Going off what Kristen C. said I think that people write utopia books like BNW and the Giver to show us that they don't work. In order to have a society and government like that the people have to give up a lot of their personal freedoms. Their whole lives are controlled by the Government or the ones in power, and really they have to be conditioned and programed to go along with the system. Which brings me to my next point. They always are saying things like " Everyone is happy now" and "But that was before everyone was happy" I think this is interesting, is everyone really happy or is it more of a ignorance is bliss thing. How can you be happy when there is no such thing as emmotion? Isn't happiness an emmotion?

-Mandy

 
At 10:01 PM, Anonymous Anonymous said...

A very exestentialist moment is when Linda takes a massive amount of soma and goes on a constant soma-vacation. John does not understand her reasoning, but Linda shortens her life with massive doses of soma because she is living in the moment, her existence is her reason for living, and she does not care about the cosequences if she is able to keep recieving soma.
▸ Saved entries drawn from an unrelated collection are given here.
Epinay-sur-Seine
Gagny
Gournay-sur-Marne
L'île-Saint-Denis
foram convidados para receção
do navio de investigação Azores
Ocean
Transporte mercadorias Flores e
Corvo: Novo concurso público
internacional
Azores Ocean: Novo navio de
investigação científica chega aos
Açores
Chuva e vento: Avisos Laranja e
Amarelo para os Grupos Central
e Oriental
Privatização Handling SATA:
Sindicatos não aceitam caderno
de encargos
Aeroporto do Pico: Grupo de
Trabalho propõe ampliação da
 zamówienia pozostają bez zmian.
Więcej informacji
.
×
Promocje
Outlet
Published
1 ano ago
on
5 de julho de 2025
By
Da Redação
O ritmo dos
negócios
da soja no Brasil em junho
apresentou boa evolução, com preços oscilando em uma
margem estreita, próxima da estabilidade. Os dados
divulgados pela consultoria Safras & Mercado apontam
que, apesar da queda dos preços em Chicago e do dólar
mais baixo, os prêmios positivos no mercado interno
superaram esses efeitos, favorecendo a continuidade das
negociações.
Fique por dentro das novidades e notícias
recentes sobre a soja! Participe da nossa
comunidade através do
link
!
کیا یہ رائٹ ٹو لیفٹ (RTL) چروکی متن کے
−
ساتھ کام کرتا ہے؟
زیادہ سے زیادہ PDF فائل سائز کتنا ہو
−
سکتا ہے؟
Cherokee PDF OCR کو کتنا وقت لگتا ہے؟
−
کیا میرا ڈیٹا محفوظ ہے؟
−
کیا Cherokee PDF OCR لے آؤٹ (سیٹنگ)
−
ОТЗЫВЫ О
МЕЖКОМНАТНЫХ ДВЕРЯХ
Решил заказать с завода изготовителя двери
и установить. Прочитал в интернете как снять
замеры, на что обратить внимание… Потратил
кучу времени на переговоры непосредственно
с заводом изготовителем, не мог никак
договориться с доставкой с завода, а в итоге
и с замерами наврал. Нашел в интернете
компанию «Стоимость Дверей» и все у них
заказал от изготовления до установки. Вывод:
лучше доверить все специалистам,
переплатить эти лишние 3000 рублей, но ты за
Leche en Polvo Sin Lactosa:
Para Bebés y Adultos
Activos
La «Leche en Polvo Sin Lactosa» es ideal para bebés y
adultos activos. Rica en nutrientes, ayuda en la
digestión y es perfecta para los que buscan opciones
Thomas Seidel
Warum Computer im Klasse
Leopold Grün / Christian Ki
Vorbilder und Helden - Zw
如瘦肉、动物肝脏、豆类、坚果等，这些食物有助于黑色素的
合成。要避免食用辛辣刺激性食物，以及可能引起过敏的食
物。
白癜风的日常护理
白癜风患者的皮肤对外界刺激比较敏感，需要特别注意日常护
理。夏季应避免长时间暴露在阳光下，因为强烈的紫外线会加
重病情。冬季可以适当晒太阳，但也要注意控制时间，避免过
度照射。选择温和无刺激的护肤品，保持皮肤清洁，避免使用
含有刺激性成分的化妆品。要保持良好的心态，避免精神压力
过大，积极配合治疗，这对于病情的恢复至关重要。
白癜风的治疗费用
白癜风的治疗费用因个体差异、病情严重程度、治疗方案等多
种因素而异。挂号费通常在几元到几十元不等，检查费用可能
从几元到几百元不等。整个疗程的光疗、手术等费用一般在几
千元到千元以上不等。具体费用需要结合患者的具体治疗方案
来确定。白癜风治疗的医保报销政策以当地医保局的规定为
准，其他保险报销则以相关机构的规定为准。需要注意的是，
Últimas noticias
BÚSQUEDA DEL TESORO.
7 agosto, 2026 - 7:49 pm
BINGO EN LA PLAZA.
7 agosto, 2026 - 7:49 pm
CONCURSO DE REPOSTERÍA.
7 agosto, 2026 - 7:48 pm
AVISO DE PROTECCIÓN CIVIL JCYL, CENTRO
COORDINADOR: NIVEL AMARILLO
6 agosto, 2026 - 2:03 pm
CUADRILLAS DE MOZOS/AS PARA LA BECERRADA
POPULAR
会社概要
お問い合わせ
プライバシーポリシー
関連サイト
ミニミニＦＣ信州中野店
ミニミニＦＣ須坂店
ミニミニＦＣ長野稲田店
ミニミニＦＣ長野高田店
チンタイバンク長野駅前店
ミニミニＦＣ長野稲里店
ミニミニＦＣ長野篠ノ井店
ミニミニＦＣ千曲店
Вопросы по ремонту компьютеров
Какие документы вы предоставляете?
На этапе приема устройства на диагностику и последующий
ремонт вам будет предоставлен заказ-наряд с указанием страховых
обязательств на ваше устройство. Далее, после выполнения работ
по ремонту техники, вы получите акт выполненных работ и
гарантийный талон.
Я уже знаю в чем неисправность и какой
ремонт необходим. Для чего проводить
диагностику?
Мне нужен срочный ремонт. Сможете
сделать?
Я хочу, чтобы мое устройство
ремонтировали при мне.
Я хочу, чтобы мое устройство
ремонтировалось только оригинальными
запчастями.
She is just another existentialist mouse running on a wheel.
-David

 
At 6:04 PM, Anonymous Anonymous said...

In a reading from Humanities on existentialism I found a statement about BNW. "Modern man is actually close to the picture Huxley describes in his Brave New World: well fed, well clad, satisfied sexually, yet without self, wihtout any except the most superficial contact with his fellowmen." This statement is hard to argue from the context of the book, but what I find confusing is whether or not this lifestyle is existentialist. On the outside, a simple yes answer seems obvious. However, previous statements from the same reading by James A. Dyal lead me to believe otherwise. "Another prevalent way of behaving nonexistentially is to choose not to be ourselves through conformity-to let one's self become swallowed up in the generalized man of common response and attitudes. While it seems that the characters in Brave New World live an existentialist lifestyle believing we will all die and while we live we are to live our purpose, I wonder if that sense of conformity reverses the label. Each person is literally constructed to perform a certain job. Lessons taught while the public sleep and lifestyle rules repeated constantly create the conformity and sense of complacence that I do not see present in existentialism. Your life, a good life, is handed to you on a platter. You don't question it, you are complacent. Existentialist or no?

 
At 9:24 PM, Anonymous Anonymous said...

I could be really off on this but in a way, I think that Mustapha Mond is an existentialist. He is unique in his understanding of the world. Very few know the things he does. He understands, to a point the old world, but he rules the new one. He said "Happiness is a hard master-particularly other people's happiness. A much harder master, if one isn't conditioned to accept it unquestioningly, than truth". Most people don't know the truth.
He has to decide what people can and cannot handle in the new world. He has to think about the consequences of his actions, especially about what he will allow to be published.

 
At 9:17 AM, Anonymous Anonymous said...

Existentialism as Zach said is "the plight of the individual who must assume ultimate responsibility for acts of free will."
This not only applies to Marx as Zach stated, but even more so to John The Savage. When he clamed "the right to be unhappy" that was him ultimately claiming responsibility despite his individual plights.
Also, VERY existential blurb(s)are when Bernard is aware that all the others are entranced by the Solidarity Service but all he can think of is Morgana's ONE eyebrow (TeeHee).
Again Bernard is plighted with his individual awareness regarding hypnopaedia and his cynicism of how it has programmed the people tp think in certain ways.
Now, he must assume responsibility for his acts of free will and does so by choosing not to take soma when he "should," to date Lenina without "taking" her immediately, etc.